*** Begin section ***
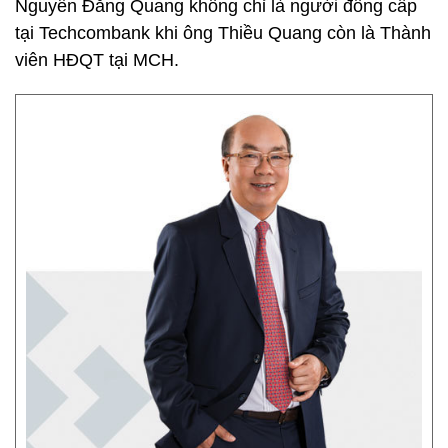
Nguyễn Đăng Quang không chỉ là người đồng cấp
tại Techcombank khi ông Thiều Quang còn là Thành
viên HĐQT tại MCH.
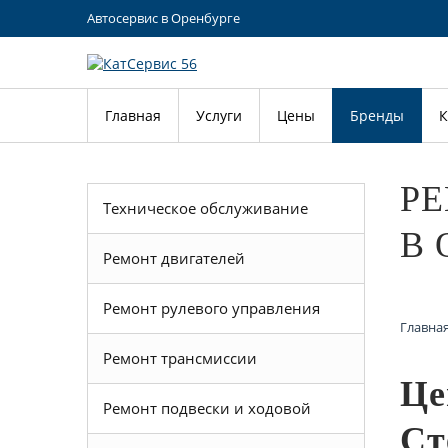
Автосервис в Оренбурге
Главная
Услуги
Цены
Бренды
К
РЕ
Техническое обслуживание
В 
Ремонт двигателей
Ремонт рулевого управления
Главна
Ремонт трансмиссии
Це
Ремонт подвески и ходовой
Ст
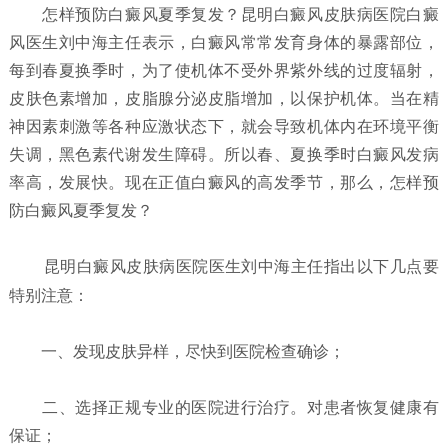
怎样预防白癜风夏季复发？
昆明白癜风皮肤病医院白癜
风医生刘中海主任表示，白癜风常常发育身体的暴露部位，
每到春夏换季时，为了使机体不受外界紫外线的过度辐射，
皮肤色素增加，皮脂腺分泌皮脂增加，以保护机体。当在精
神因素刺激等各种应激状态下，就会导致机体内在环境平衡
失调，黑色素代谢发生障碍。所以春、夏换季时白癜风发病
率高，发展快。现在正值白癜风的高发季节，那么，怎样预
防白癜风夏季复发？
昆明白癜风皮肤病医院
医生刘中海主任指出以下几点要
特别注意：
一、发现皮肤异样，尽快到医院检查确诊；
二、选择正规专业的医院进行治疗。对患者恢复健康有
保证；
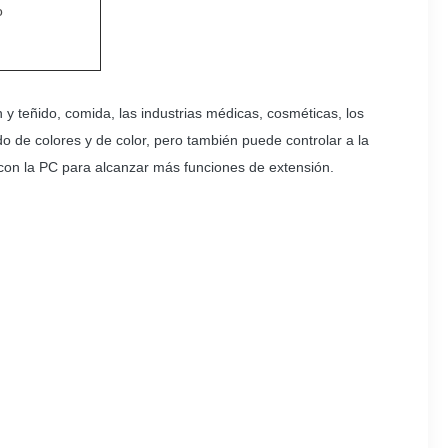
o
ón y teñido, comida, las industrias médicas, cosméticas, los
ado de colores y de color, pero también puede controlar a la
r con la PC para alcanzar más funciones de extensión.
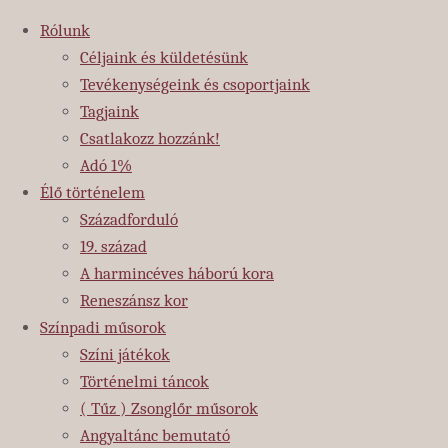
Rólunk
Céljaink és küldetésünk
Tevékenységeink és csoportjaink
Ugrás
Tagjaink
a
Csatlakozz hozzánk!
tartalomhoz
Adó 1%
Élő történelem
Századforduló
19. század
A harmincéves háború kora
Reneszánsz kor
Színpadi műsorok
Színi játékok
Történelmi táncok
Kezdőlap
Fellépések
( Tűz ) Zsonglőr műsorok
Erzsébet
Mare Temporis Történelmi
Angyaltánc bemutató
királyné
*** End section ***
TASK TO CARRY OUT
Reproduce the data word for word, starting with the line that contains "Автосервис в Оренбурге" and going on through the last line of the data, both ends included. Omit the pictures from your answer.

ANSWER BOX
Автосервис в Оренбурге
Главная
Услуги
Цены
Бренды
К
РЕ
Техническое обслуживание
В 
Ремонт двигателей
Ремонт рулевого управления
Главна
Ремонт трансмиссии
Це
Ремонт подвески и ходовой
Ст
怎样预防白癜风夏季复发？
昆明白癜风皮肤病医院白癜
风医生刘中海主任表示，白癜风常常发育身体的暴露部位，
每到春夏换季时，为了使机体不受外界紫外线的过度辐射，
皮肤色素增加，皮脂腺分泌皮脂增加，以保护机体。当在精
神因素刺激等各种应激状态下，就会导致机体内在环境平衡
失调，黑色素代谢发生障碍。所以春、夏换季时白癜风发病
率高，发展快。现在正值白癜风的高发季节，那么，怎样预
防白癜风夏季复发？
昆明白癜风皮肤病医院
医生刘中海主任指出以下几点要
特别注意：
一、发现皮肤异样，尽快到医院检查确诊；
二、选择正规专业的医院进行治疗。对患者恢复健康有
保证；
o
ón y teñido, comida, las industrias médicas, cosméticas, los
ado de colores y de color, pero también puede controlar a la
r con la PC para alcanzar más funciones de extensión.
Rólunk
Céljaink és küldetésünk
Tevékenységeink és csoportjaink
Ugrás
Tagjaink
a
Csatlakozz hozzánk!
tartalomhoz
Adó 1%
Élő történelem
Századforduló
19. század
A harmincéves háború kora
Reneszánsz kor
Színpadi műsorok
Színi játékok
Történelmi táncok
Kezdőlap
Fellépések
( Tűz ) Zsonglőr műsorok
Erzsébet
Mare Temporis Történelmi
Angyaltánc bemutató
királyné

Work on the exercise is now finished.